Another factor that may limit a seller's total tax savings has to do with location of the property. While New York and Connecticut generally follow the same capital gains tax rules as the Federal Government, New Jersey, for one state, does not.

According to Dan Emmer, a spokesman for the New Jersey Division of Taxation, property owners who sell their New Jersey residences at a profit have to include their total gain in their New Jersey taxable income, even if is excluded for Federal tax purposes. Mr. Emmer said that he was not aware of any pending or proposed legislation that would change that rule.

He noted that the homeowner can still defer taxes by rolling over the profit into a replacement within two years.

Finally, even the use of a property - both present and former - can have an impact on the tax that may be due upon sale.

Martin Shenkman, a Teaneck, N.J., tax lawyer, said that those who use a portion of their home for business purposes - such as a home office or rental property - must pay tax on the gain attributable to the portion of the home used for business.

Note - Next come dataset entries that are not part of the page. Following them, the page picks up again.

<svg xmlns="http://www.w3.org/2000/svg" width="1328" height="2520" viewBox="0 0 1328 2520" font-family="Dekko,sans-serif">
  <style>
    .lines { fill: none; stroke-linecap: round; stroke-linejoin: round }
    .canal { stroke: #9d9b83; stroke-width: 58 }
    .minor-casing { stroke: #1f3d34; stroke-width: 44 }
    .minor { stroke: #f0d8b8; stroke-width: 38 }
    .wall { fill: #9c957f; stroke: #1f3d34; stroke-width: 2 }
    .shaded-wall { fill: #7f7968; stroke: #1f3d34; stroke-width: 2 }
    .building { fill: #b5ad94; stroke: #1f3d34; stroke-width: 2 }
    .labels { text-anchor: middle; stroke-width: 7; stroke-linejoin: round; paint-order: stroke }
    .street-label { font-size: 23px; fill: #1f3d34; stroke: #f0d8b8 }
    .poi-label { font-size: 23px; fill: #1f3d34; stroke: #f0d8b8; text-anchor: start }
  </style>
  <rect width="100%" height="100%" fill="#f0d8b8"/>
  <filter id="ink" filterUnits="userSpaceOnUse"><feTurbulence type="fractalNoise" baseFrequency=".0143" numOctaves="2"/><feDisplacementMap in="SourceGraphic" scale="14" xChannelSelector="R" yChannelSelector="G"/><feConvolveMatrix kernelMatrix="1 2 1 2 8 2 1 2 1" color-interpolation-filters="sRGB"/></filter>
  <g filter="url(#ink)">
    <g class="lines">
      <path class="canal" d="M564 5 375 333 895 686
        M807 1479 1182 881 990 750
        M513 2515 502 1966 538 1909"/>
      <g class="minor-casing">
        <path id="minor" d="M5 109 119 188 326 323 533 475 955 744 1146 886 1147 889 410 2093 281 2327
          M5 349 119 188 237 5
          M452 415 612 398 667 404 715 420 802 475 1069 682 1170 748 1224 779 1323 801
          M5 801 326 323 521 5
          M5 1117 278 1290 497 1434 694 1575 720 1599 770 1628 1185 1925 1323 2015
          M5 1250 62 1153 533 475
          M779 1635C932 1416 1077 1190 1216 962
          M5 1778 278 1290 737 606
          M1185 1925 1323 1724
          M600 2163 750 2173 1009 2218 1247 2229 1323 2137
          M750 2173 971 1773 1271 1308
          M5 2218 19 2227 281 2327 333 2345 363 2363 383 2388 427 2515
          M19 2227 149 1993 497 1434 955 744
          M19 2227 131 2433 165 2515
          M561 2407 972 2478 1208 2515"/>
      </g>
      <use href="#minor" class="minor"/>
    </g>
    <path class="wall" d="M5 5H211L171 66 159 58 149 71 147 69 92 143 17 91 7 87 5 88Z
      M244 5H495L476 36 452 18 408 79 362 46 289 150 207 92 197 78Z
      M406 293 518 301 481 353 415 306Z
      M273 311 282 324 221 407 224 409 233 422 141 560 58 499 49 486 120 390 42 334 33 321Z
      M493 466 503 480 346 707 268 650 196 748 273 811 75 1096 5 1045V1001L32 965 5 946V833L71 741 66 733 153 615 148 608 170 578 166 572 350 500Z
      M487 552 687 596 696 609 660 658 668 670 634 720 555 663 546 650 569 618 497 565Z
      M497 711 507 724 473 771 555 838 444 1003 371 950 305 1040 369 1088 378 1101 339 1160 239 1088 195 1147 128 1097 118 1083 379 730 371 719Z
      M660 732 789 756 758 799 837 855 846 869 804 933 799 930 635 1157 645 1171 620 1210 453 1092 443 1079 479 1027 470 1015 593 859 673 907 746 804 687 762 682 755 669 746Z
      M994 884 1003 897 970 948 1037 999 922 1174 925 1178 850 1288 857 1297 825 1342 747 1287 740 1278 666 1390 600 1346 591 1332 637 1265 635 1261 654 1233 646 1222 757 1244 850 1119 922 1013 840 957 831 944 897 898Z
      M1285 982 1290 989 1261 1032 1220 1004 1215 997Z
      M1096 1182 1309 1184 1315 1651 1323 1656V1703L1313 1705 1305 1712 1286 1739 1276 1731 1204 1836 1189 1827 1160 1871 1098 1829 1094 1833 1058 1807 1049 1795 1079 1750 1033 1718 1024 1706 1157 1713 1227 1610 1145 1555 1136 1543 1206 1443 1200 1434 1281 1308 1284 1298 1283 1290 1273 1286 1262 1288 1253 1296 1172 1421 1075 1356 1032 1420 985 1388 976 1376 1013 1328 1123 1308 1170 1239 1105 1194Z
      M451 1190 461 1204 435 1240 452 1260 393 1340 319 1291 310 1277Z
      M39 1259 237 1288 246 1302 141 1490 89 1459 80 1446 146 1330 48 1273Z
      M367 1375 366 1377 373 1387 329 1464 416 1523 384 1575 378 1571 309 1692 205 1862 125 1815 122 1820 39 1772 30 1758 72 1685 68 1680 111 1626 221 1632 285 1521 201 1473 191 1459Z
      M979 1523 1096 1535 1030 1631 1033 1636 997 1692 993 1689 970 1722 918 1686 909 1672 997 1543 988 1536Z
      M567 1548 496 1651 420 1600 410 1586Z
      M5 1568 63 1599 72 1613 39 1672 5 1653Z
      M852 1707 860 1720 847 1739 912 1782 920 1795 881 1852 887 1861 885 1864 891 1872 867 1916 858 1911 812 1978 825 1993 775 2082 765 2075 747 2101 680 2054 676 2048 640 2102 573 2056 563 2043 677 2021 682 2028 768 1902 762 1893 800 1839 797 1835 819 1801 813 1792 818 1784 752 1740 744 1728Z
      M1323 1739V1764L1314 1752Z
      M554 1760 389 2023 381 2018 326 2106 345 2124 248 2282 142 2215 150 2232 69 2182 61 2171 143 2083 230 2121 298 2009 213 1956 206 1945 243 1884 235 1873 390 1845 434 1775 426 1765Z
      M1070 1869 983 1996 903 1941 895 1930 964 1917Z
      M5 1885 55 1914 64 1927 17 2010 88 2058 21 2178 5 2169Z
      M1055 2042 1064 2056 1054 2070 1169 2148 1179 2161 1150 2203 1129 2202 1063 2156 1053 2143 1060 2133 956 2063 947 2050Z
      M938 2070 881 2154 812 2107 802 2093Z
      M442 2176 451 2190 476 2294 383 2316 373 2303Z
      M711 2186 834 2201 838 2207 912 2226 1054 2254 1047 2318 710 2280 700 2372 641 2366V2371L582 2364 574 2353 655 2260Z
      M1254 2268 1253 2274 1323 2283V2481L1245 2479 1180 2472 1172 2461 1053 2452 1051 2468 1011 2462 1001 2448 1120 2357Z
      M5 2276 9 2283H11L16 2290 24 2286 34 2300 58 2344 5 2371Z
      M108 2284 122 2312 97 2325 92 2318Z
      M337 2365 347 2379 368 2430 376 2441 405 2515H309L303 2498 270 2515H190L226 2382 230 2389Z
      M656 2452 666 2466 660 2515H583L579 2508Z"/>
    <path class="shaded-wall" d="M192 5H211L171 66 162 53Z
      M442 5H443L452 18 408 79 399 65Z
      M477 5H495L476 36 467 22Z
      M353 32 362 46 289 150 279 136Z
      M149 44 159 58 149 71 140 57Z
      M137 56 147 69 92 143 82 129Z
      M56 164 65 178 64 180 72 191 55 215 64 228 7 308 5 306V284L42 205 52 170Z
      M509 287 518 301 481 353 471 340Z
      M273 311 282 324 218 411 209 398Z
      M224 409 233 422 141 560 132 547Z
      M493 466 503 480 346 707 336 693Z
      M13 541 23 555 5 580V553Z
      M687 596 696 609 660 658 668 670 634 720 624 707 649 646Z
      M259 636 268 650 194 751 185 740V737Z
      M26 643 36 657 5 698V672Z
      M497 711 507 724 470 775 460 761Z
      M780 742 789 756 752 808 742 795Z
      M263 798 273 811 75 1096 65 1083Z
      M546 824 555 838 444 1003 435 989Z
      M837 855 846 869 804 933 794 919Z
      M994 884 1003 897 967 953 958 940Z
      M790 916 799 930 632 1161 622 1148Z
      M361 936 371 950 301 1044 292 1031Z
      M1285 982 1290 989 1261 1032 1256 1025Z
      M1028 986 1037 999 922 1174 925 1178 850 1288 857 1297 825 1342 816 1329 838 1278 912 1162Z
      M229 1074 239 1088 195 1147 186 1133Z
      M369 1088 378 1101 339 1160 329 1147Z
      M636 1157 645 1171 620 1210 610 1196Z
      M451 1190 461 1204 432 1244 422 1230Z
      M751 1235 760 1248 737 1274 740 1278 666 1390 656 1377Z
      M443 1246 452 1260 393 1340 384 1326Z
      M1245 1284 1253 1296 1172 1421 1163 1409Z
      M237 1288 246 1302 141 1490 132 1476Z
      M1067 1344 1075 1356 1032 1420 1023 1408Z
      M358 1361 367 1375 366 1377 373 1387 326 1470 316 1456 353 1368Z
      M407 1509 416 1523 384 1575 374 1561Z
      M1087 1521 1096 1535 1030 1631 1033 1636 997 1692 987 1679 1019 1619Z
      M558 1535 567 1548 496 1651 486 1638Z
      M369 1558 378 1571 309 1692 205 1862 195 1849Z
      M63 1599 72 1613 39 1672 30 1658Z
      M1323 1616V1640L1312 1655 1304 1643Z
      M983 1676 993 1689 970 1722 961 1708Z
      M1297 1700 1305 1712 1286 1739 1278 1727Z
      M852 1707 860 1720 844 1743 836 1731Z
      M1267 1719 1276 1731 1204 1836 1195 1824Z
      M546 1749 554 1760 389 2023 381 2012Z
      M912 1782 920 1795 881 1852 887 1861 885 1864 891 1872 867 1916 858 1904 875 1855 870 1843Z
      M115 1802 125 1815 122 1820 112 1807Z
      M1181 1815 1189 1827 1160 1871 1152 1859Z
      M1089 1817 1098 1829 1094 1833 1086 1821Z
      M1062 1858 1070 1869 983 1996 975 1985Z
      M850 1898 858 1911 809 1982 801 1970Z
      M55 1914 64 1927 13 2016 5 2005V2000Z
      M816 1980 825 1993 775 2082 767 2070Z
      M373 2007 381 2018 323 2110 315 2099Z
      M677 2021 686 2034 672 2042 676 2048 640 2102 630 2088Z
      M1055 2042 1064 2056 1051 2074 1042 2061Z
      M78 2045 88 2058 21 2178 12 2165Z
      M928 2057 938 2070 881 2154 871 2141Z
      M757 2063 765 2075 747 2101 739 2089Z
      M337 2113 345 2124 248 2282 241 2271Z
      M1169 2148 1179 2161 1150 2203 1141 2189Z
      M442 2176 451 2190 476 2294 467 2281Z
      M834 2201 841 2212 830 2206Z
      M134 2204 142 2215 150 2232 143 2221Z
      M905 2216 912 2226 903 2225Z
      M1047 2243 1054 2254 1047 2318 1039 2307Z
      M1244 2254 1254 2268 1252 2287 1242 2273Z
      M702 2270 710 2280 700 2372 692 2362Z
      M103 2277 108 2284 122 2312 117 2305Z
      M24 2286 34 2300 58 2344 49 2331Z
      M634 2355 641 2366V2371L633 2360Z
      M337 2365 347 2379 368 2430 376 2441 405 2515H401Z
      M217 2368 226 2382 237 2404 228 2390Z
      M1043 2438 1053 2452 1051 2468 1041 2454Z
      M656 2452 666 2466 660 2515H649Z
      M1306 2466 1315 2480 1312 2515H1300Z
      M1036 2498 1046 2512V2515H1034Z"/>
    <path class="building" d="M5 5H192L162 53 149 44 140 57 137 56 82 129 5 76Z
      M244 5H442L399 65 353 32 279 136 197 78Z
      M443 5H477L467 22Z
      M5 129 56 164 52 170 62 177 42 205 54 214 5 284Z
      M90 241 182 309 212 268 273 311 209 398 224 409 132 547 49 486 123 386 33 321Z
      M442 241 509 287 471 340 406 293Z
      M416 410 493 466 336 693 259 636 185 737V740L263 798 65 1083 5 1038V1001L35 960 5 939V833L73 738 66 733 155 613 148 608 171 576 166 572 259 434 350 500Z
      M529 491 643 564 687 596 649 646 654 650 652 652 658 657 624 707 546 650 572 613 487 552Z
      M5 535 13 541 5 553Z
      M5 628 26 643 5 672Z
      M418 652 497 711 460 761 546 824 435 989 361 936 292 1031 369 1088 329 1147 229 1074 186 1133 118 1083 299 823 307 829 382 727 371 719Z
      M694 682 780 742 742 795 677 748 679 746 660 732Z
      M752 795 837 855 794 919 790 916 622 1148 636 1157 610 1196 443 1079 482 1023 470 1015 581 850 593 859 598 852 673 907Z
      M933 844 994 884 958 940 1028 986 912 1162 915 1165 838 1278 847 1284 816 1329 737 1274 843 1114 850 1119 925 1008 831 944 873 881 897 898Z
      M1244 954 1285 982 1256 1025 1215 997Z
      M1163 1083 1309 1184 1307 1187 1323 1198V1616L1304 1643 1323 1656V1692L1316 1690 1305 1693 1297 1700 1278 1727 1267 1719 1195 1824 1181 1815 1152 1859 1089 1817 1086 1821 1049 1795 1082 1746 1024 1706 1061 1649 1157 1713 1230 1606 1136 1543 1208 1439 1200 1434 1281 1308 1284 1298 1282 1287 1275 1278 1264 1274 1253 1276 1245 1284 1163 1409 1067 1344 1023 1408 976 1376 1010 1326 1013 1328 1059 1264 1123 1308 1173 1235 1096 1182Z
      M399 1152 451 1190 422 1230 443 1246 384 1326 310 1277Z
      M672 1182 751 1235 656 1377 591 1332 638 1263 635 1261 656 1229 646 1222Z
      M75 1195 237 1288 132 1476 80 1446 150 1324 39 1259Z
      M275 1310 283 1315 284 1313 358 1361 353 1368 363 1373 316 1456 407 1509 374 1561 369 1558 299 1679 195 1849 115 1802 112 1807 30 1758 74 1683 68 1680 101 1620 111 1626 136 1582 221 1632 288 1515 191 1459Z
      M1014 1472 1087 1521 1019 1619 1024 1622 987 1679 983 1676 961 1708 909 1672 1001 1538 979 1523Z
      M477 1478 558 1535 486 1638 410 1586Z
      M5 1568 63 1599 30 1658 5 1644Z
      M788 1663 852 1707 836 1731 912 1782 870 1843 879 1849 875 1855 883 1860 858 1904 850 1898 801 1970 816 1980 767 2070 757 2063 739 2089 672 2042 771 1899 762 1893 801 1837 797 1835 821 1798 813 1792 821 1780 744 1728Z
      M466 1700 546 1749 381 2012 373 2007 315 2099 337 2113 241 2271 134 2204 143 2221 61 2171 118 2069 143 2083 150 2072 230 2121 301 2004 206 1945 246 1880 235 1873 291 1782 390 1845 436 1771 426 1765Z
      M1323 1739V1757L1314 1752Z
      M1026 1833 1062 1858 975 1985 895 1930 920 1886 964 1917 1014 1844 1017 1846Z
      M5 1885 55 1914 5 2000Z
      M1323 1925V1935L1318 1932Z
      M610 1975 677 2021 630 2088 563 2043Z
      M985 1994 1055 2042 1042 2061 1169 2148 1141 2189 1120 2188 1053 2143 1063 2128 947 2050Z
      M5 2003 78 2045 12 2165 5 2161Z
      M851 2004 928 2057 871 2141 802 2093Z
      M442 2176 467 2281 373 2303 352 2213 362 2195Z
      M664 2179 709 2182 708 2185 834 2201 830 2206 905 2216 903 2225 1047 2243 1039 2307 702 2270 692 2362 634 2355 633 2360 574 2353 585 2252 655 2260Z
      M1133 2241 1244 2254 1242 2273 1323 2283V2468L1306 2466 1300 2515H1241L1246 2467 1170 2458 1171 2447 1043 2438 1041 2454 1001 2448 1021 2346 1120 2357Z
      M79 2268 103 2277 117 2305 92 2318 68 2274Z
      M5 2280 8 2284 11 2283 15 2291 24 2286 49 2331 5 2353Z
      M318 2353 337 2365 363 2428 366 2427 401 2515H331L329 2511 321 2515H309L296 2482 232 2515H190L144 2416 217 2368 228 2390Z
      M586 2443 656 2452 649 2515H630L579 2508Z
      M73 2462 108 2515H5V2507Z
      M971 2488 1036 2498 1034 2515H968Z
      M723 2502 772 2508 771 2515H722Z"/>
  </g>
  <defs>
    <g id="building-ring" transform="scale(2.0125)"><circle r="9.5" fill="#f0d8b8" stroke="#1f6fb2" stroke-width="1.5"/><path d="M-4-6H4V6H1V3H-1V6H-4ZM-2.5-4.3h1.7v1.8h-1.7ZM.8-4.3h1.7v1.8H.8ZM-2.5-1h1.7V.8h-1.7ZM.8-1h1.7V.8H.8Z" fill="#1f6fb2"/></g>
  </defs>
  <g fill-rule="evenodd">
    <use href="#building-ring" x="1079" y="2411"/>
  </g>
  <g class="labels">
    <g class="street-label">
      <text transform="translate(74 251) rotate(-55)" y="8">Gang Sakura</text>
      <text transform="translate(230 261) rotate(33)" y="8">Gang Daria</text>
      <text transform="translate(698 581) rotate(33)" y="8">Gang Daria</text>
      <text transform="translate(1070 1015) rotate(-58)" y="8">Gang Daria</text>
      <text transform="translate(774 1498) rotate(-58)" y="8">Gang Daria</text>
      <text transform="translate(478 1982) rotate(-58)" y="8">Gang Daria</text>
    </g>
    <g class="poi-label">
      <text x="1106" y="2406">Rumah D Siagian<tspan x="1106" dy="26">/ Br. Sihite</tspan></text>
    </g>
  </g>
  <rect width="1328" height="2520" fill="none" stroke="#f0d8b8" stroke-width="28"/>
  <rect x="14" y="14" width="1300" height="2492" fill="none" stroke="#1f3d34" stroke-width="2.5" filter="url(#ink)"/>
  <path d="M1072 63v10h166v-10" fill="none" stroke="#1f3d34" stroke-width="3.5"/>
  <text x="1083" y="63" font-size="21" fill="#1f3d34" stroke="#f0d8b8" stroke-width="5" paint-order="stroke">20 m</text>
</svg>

For example, Mr Shenkman said, if half of a two-family house is rented out, only the half used as a personal residence is eligible for the capital gains-tax exclusion; the rental portion is not. Accordingly, he said a homeowner with a $100,000 basis in such a house who then sells the house for $300,000 would have to pay tax on $100,000 of the $200,000 gain. The same general result would occur - but in appropriately different proportions - if part of the home is used as a home office.

One common way to avoid such a result, Mr. Shenkman said, is to discontinue the business use for at least two years prior to the sale, thereby making it possible to treat the entire house as a principal residence. In such a situation, he said, the seller must still account for any depreciation deductions "allowed or allowable" on the business portion of the home.

That means that any depreciation deduction that should have been taken for the business use of the property - whether a deduction was actually taken or not - must be used to reduce the cost basis of the property, thereby increasing the gain subject to taxation.

Under the new law, Mr. Shenkman said, depreciation deductions taken before May 7, 1997, are treated as before - as reductions to the basis that increases gain. The increase in gain, however, can be offset by the exclusion available under the new law.

But depreciation deductions taken from May 7 onward cannot be offset by the exclusion, but must be included in taxable income. That means, Mr. Shenkman said, that anyone taking a home-office deduction after May 7 should discuss the matter with his or her tax adviser.

In fact, he said, as generous as the new law seems, it should not lull homeowners into a false sense of security. There is no guarantee, he said, that the $250,000/$500,000 exclusion, which seems like a lot of money now, will be sufficient to cover accrued gains realized 20 or 30 years in the future.

"Every homeowner still has to keep detailed records and crunch the numbers when it comes time to sell," he said.